4) Customers don't want employees romping in and out of the house, tracking up their floors with dirt nor do they want dirt coming off their clothing and all over their toilet and floor. 

5) If there are many employees on a job site and each employee uses the customer's toilet twice a day that could be 4, 8, 12, or more uses per day.

We carry cups in our truck for emergencies and when we are in the boonies and when we have a real emergency we always have a 5-gallon bucket and 6 mil trash bags. Some of our employees even have a toilet seat they put on the 5-gallon bucket. It is better than stinking up the customer's house.


----------



## pcplumber (Oct 12, 2008)

*Funny!*



blacktop said:


> I have never and will never use the H/O'S bath. It just seems rude to me.
> I will walk past a porta john for the woods ..When's the last time someone caught crabs from an oak tree?


That is funny because I leaned up against a tree once and it turned out to be poison oak.


----------



## Warren (Feb 19, 2005)

Porta pots on longer jobs. Small jobs, we check with homeowner to see if a bathroom is available, if not, drive to toilet, woods, etc. New construction we almost always get a porty. Some of the builders will install an old toilet in the basement to use after the house is dried in. It gets removed at the end and replaced with the actual owners toilet.


----------



## jlsconstruction (Apr 26, 2011)

Warren said:


> Some of the builders will install an old toilet in the basement to use after the house is dried in.
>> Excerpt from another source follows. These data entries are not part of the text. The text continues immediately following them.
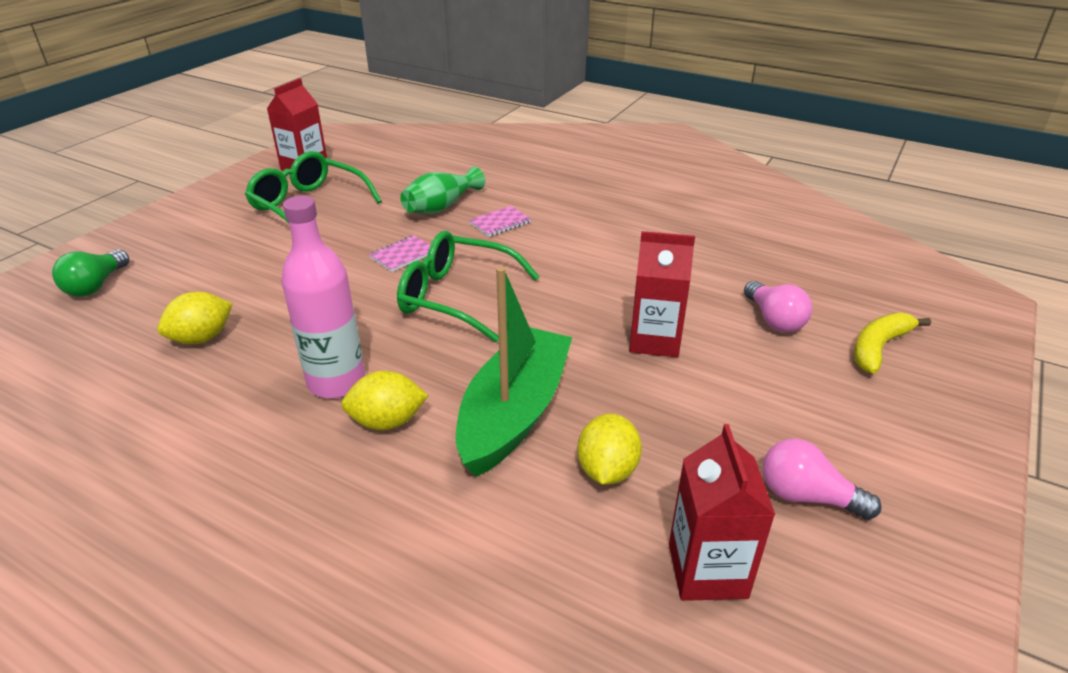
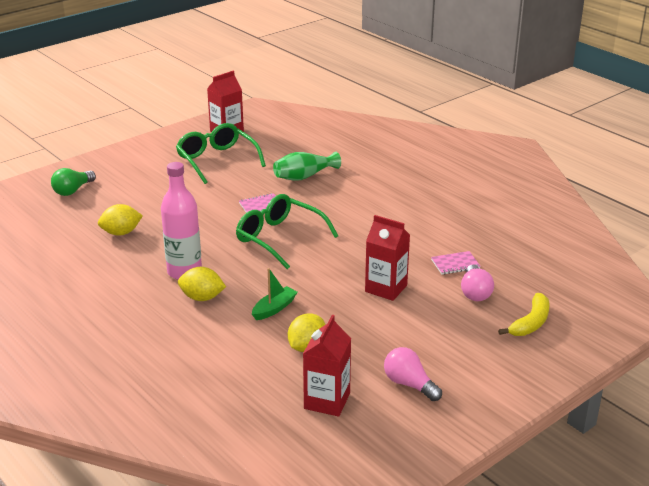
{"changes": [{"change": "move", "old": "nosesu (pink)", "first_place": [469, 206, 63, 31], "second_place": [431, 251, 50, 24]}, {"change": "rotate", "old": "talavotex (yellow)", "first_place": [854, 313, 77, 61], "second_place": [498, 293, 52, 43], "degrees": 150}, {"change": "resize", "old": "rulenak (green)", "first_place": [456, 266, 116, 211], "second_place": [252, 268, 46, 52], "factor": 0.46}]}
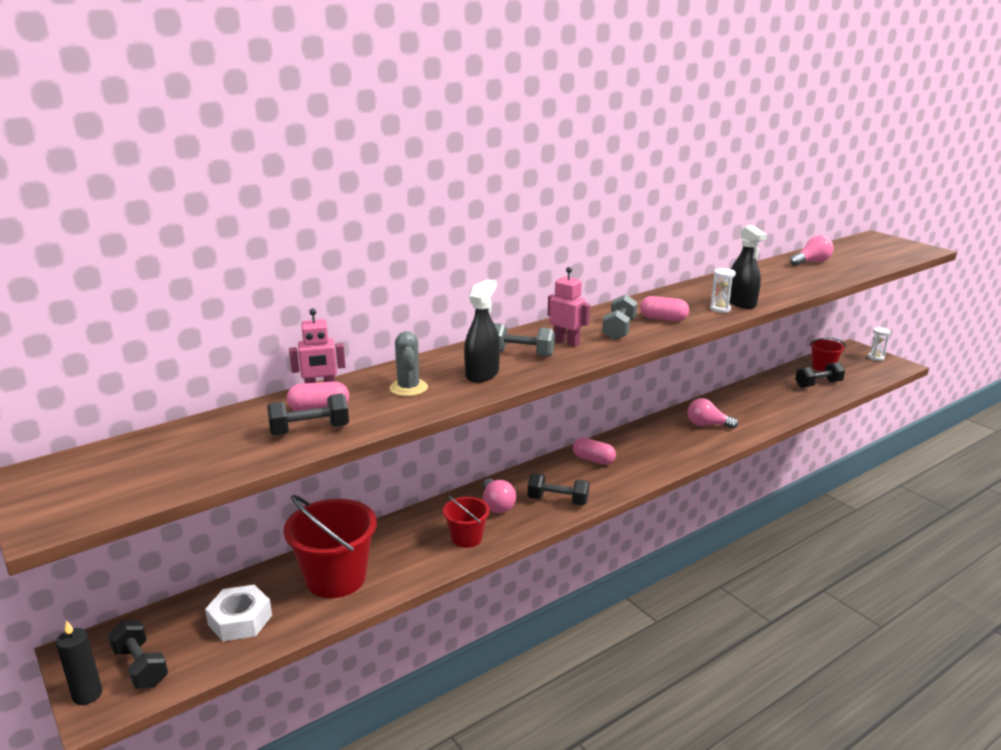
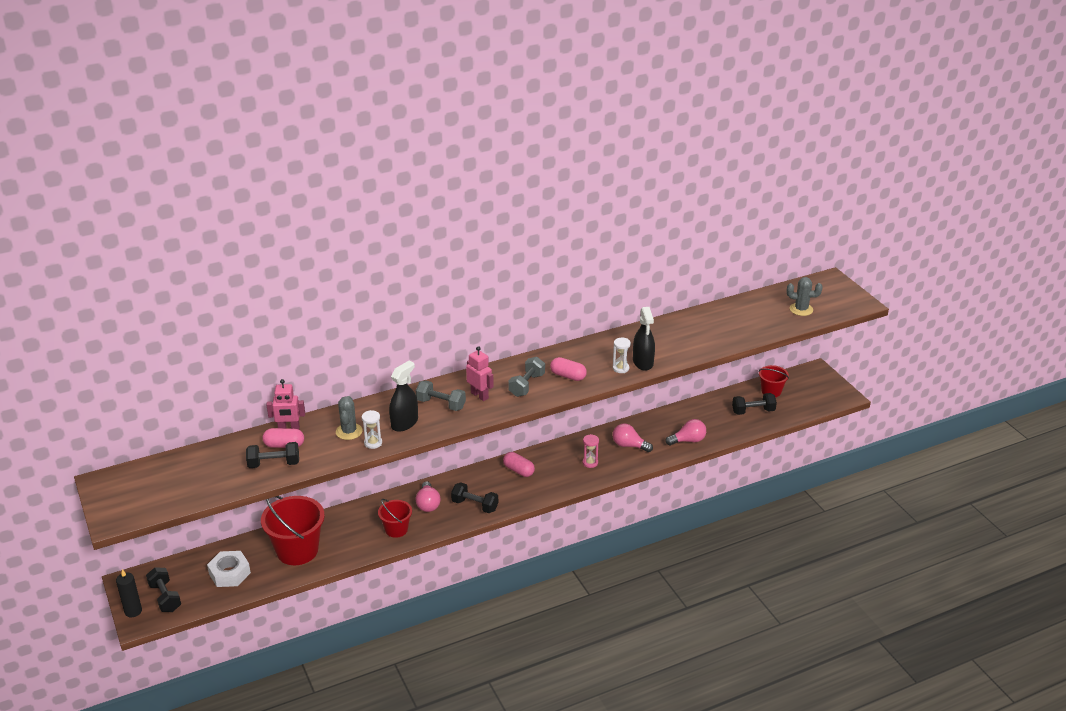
{"changes": [{"change": "insert", "new": "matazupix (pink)", "second_place": [582, 434, 17, 34]}, {"change": "insert", "new": "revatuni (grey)", "second_place": [787, 277, 36, 39]}, {"change": "move", "old": "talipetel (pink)", "first_place": [790, 235, 44, 31], "second_place": [665, 419, 41, 26]}, {"change": "move", "old": "matazupix (white)", "first_place": [868, 327, 22, 34], "second_place": [362, 410, 20, 39]}]}
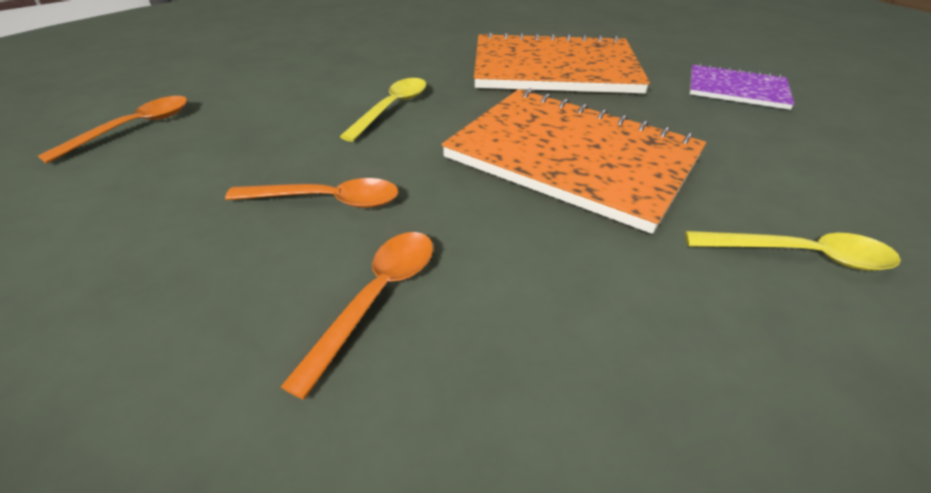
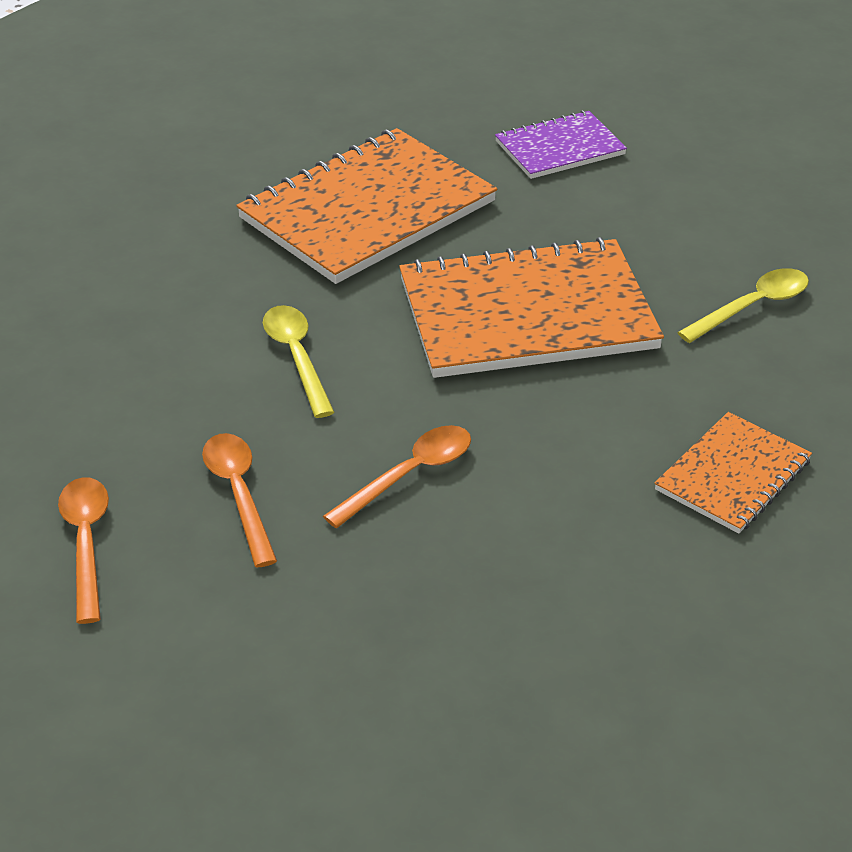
{"changes": [{"change": "insert", "new": "nosesu (orange)", "second_place": [654, 412, 158, 122]}, {"change": "move", "old": "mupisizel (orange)", "first_place": [280, 232, 153, 168], "second_place": [202, 433, 75, 134]}]}
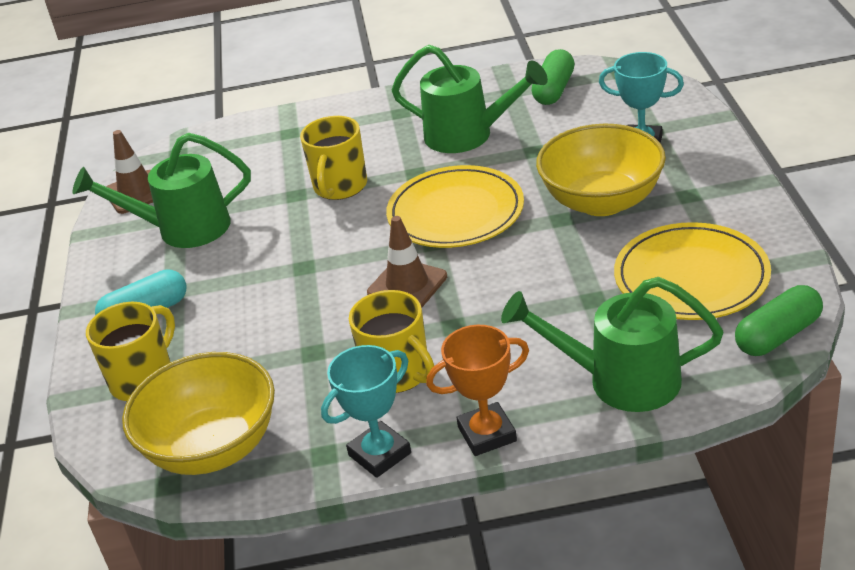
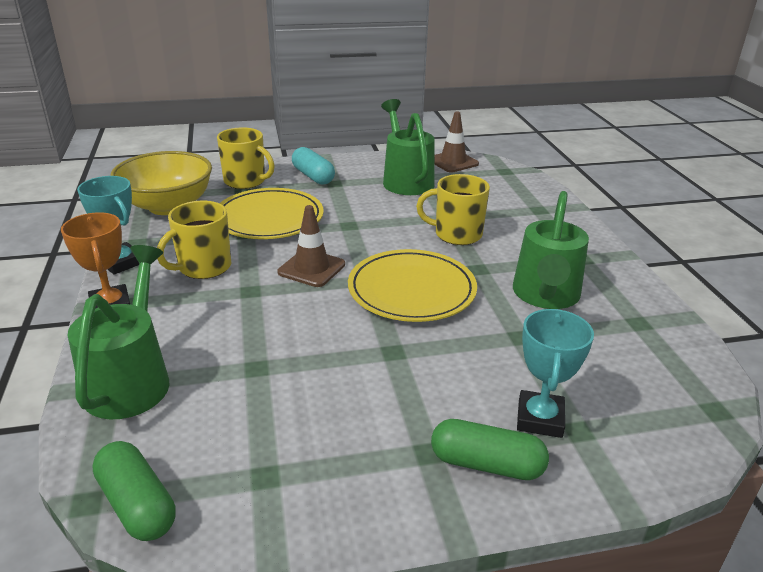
{"changes": [{"change": "delete", "old": "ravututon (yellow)", "first_place": [536, 124, 130, 92]}, {"change": "move", "old": "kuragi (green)", "first_place": [532, 49, 43, 56], "second_place": [431, 419, 118, 61]}, {"change": "move", "old": "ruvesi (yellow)", "first_place": [614, 222, 157, 98], "second_place": [220, 188, 104, 51]}]}
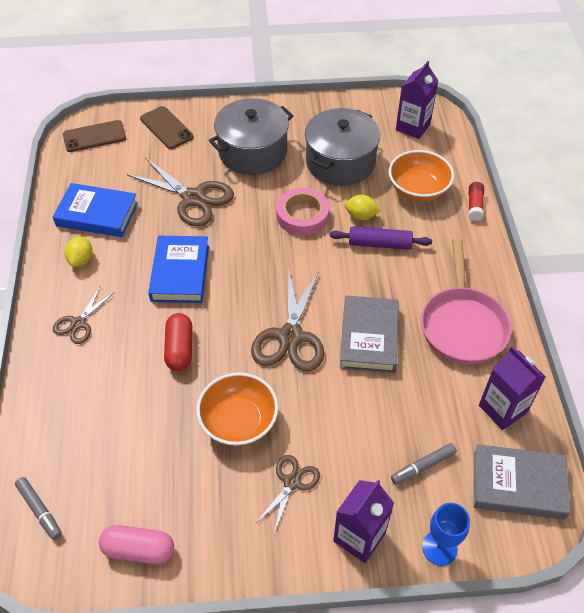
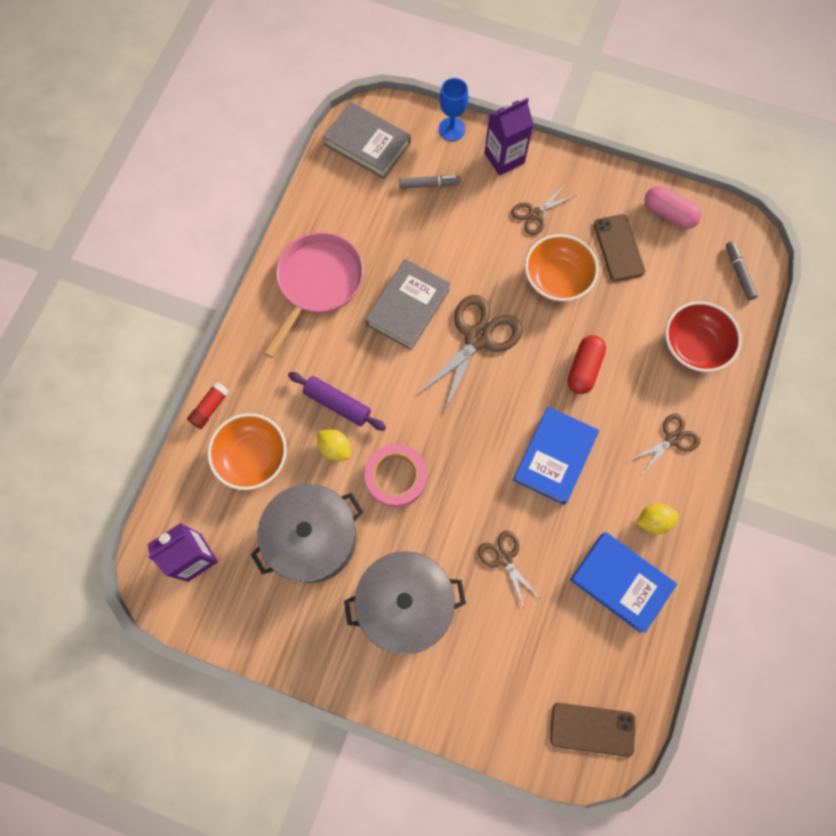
{"changes": [{"change": "delete", "old": "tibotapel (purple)", "first_place": [479, 346, 67, 84]}, {"change": "insert", "new": "ravututon (red)", "second_place": [665, 302, 76, 70]}, {"change": "move", "old": "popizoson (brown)", "first_place": [140, 106, 54, 43], "second_place": [594, 214, 51, 67]}, {"change": "rotate", "old": "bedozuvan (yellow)", "first_place": [65, 237, 27, 30], "second_place": [636, 504, 43, 30], "degrees": 45}, {"change": "resize", "old": "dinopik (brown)", "first_place": [127, 157, 107, 69], "second_place": [478, 530, 63, 80], "factor": 0.56}]}
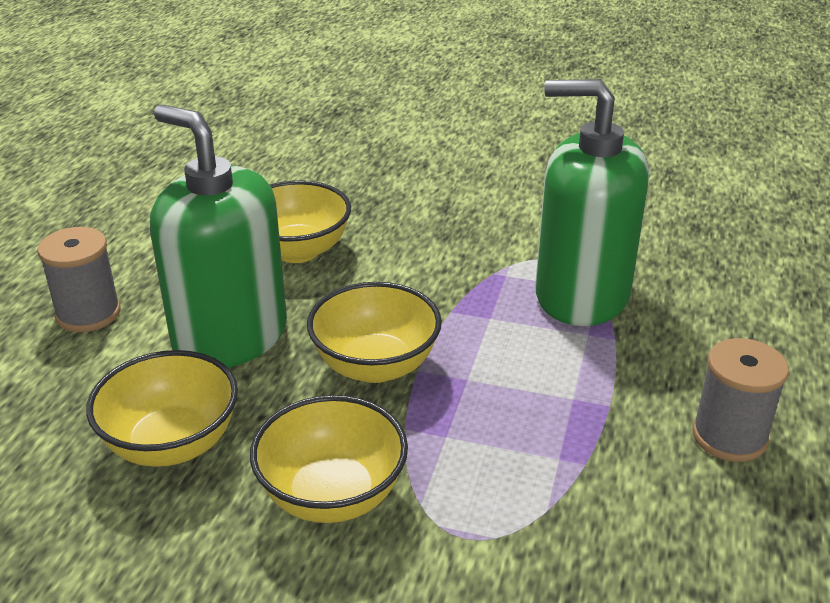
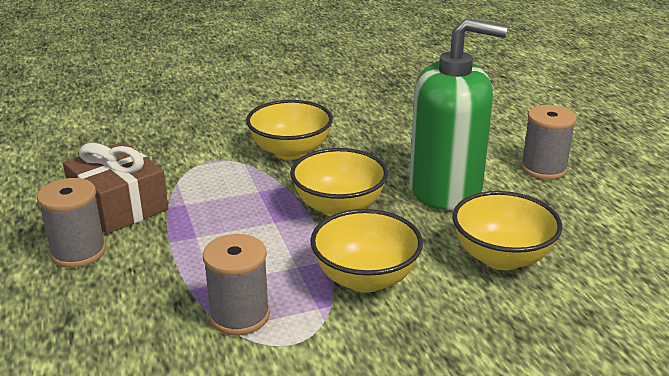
{"changes": [{"change": "insert", "new": "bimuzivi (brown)", "second_place": [63, 142, 105, 92]}, {"change": "move", "old": "ravututon (yellow)", "first_place": [86, 350, 152, 117], "second_place": [310, 209, 113, 83]}, {"change": "replace", "old": "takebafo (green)", "new": "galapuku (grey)", "first_place": [535, 79, 114, 247], "second_place": [203, 234, 67, 102]}]}
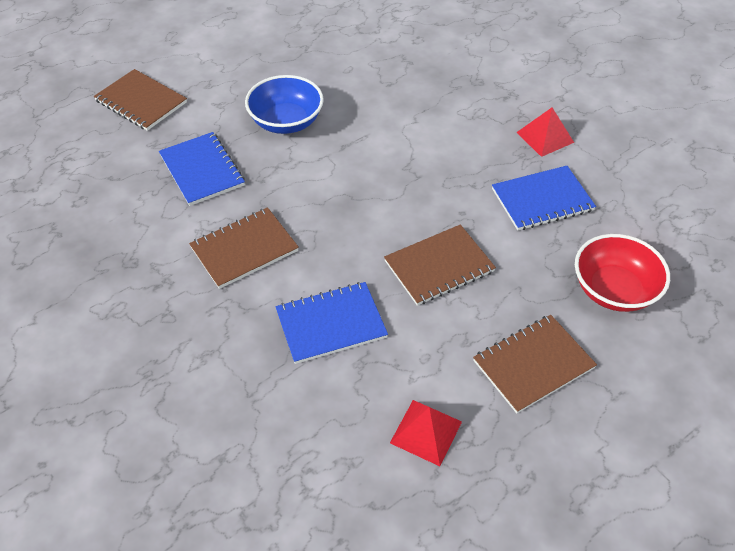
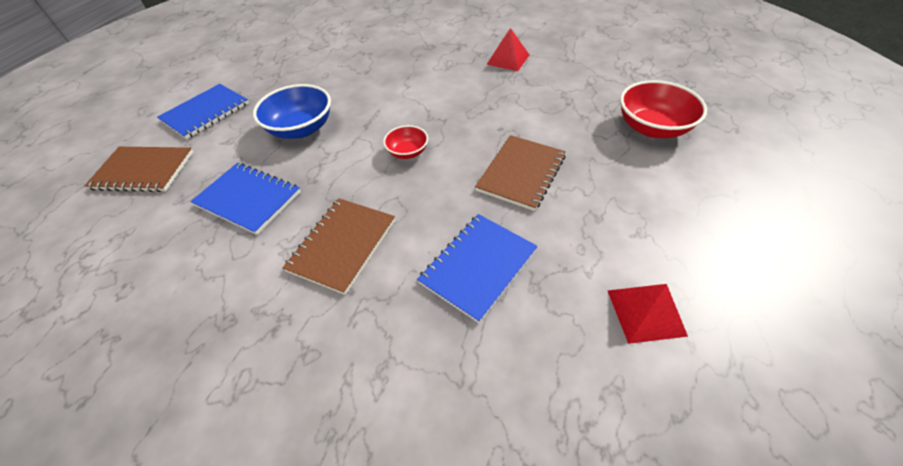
{"changes": [{"change": "delete", "old": "nosesu (brown)", "first_place": [473, 315, 124, 99]}, {"change": "insert", "new": "ravututon (red)", "second_place": [383, 125, 45, 34]}, {"change": "move", "old": "nosesu (blue)", "first_place": [492, 166, 104, 64], "second_place": [157, 84, 92, 55]}]}
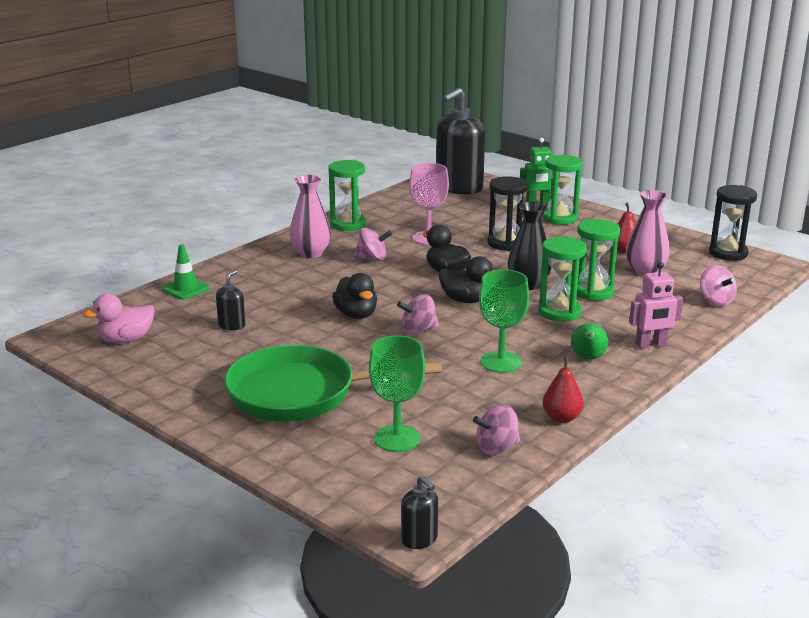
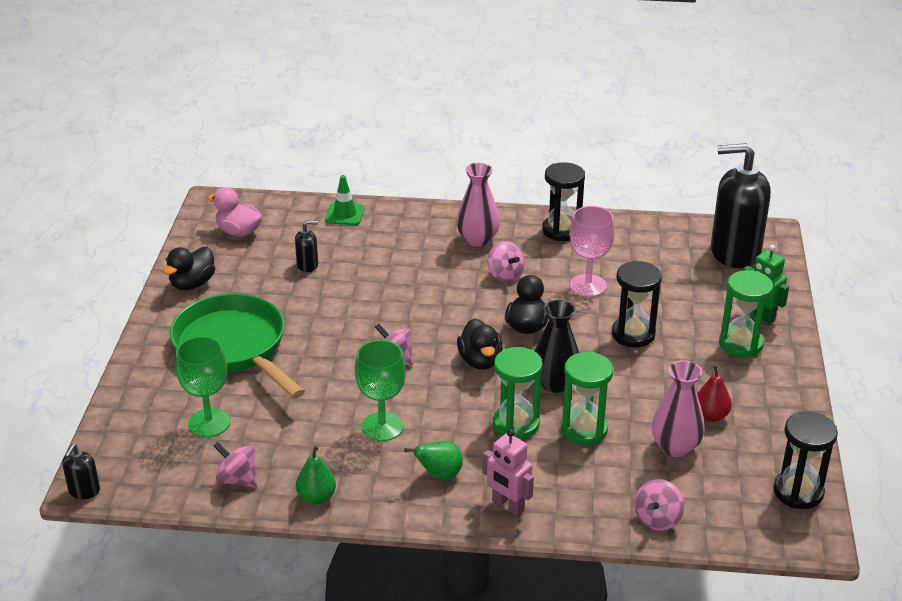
{"changes": [{"change": "move", "old": "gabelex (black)", "first_place": [332, 273, 45, 46], "second_place": [163, 247, 52, 43]}, {"change": "recolor", "old": "matazupix (green)", "new": "matazupix (black)", "first_place": [328, 160, 38, 71], "second_place": [542, 162, 43, 79]}, {"change": "recolor", "old": "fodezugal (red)", "new": "fodezugal (green)", "first_place": [543, 356, 41, 67], "second_place": [296, 445, 40, 60]}]}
It gets removed at the end and replaced with the actual owners toilet.


We've done that


----------



## steex (Feb 19, 2013)

I'm not a plumber, but I've installed about 50 or so new toilets during remodels. And you had better believe I've taken the ceremonial first dump in every single one of them. Sometimes I know that I'm going to be putting in two in a day and I have to save a little for the afternoon job. Otherwise how am I going to know if the thing works? It would be doing a disservice to the customer not to test it.


----------



## overanalyze (Dec 28, 2010)

We always ask on a remodel which restroom they prefer us to use. On new we get a porta pot.


----------



## jhark123 (Aug 26, 2008)

I definitely prefer to use a port a potty no matter what the job. That way I don't have to be concerned with my or my crews cleanliness. In fact, I bought one. It makes it easier to just put it in my truck and take it to the job that only lasts a week.


----------



## jlsconstruction (Apr 26, 2011)

jhark123 said:


> I definitely prefer to use a port a potty no matter what the job. That way I don't have to be concerned with my or my crews cleanliness. In fact, I bought one. It makes it easier to just put it in my truck and take it to the job that only lasts a week.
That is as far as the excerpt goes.